We’re not supposed to say that. We’re certainly not supposed to want to say that.
But we must.
“It’s not for you” shows the ability to respect someone enough that you’re not going to waste their time, pander to them, or insist that they change their beliefs. It shows respect for those you seek to serve, to say to them, “I made this for you. Not for the other folks, but for you.” Two sides of the same coin.
It’s the freedom to ignore the critics who don’t get the joke, the privilege of polishing your story for those that most need to hear it. . . . This is where you will find work that you can be proud of.
Because it doesn’t matter what people you’re not seeking to serve think. What matters is whether you’ve changed the people who trust you, the people who have connected with you, the people you seek to serve.
We know that every best-selling book on Amazon has at least a few one-star reviews. It’s impossible to create work that both matters and pleases everyone.
The comedian’s dilemma
One of the great comics of our time is booked for a gig in New York City. His agent isn’t paying attention, though.
The comic shows up at the club; he’s in a good mood. He brings his best material.
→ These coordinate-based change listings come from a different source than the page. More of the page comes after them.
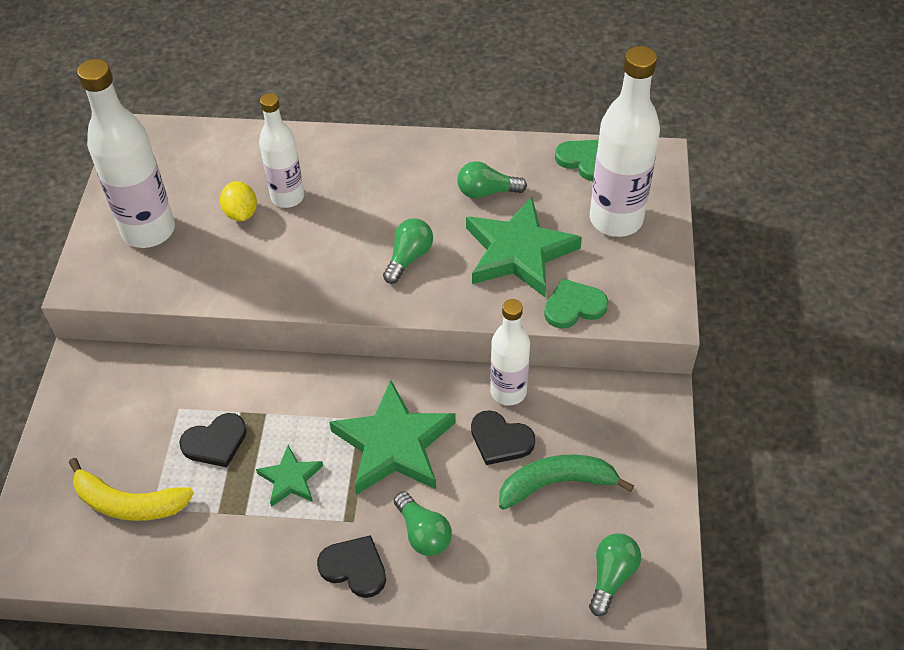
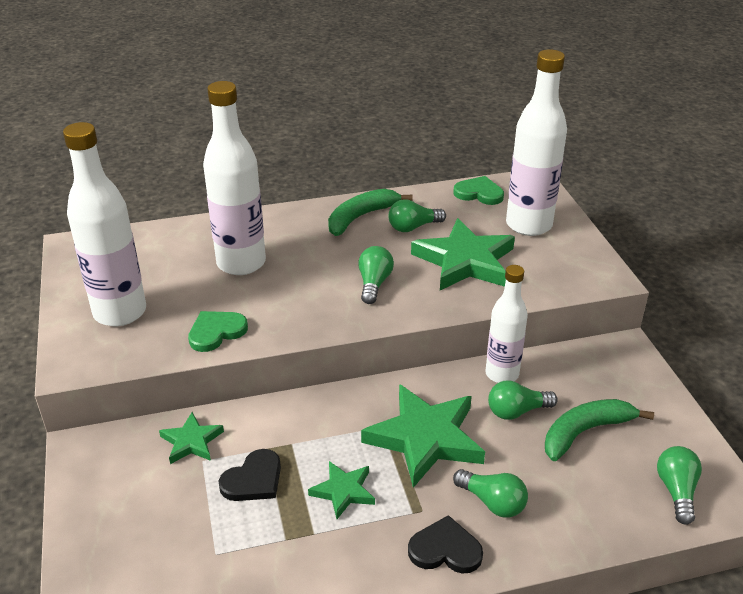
camera: 20 degrees left, 15 degrees down
yellow banana [69,458,194,521] -> none
yellow lemon [220,181,257,221] -> none
white bottle [259,93,304,208] -> white bottle [203,81,266,275], size x1.57
black heart [471,410,535,465] -> green light bulb [488,380,558,420]
green heart [544,278,608,329] -> green heart moved to [188,311,248,352]
none -> green star [159,412,224,464]
none -> green banana [328,189,413,236]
He’s up there, working the room, and no one is laughing.
Not a peep.
He’s bombing.
After the show, he’s beating himself up, thinking of quitting comedy altogether.
Then he discovers that the audience is an Italian tour group, and no one understands English.
“It’s not for you.”
It’s entirely possible that your work isn’t as good as it needs to be. But it’s also possible that you failed to be clear about who it was for in the first place.
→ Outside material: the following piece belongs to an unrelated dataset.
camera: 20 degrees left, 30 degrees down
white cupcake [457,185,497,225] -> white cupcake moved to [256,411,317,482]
The simple marketing promise
Here’s a template, a three-sentence marketing promise you can run with: My product is for people who believe _________.
I will focus on people who want _________.
I promise that engaging with what I make will help you get _________.
And you thought that all you were here to do was sell soap.
Case Study: The Open Heart Project
Susan Piver was a respected teacher of meditation. She had written a New York Times best-selling book, and her classes were well attended. She, like many before her, had a practice and a small following.
What she found, though, was that after a retreat, people from out of town would ask, “How do we find a local teacher we can connect with to continue our practice?” To meet this need, she decided to build an online meditation center, a sangha.
A few years later, the sangha has more than twenty thousand members. Most of them get periodic updates and video lessons, and pay nothing for the interactions. Some, though, are more deeply connected. They pay a subscription fee and engage with their teacher (and with each other) as often as every day.
How did she get to twenty thousand? Not in one fell swoop. In thousands of small swoops.
After just a few years, this small project has become the largest meditation community in the world. With just one full-time staff member, it connects and inspires thousands of people.
There are countless meditation instructors in the United States, all of whom have access to a laptop as connected to the world as Susan’s is. How did the Open Heart Project make such an impact?
Start with empathy to see a real need. Not an invented one, not “How can I start a business?” but, “What would matter here?” Focus on the smallest viable market: “How few people could find this indispensable and still make it worth doing?” Match the worldview of the people being served. Show up in the world with a story that they want to hear, told in a language they’re eager to understand.
Make it easy to spread. If every member brings in one more member, within a few years, you’ll have more members than you can count.
Earn, and keep, the attention and trust of those you serve.
Offer ways to go deeper. Instead of looking for members for your work, look for ways to do work for your members.
At every step along the way, create and relieve tension as people progress in their journeys toward their goals.
Show up, often. Do it with humility, and focus on the parts that work.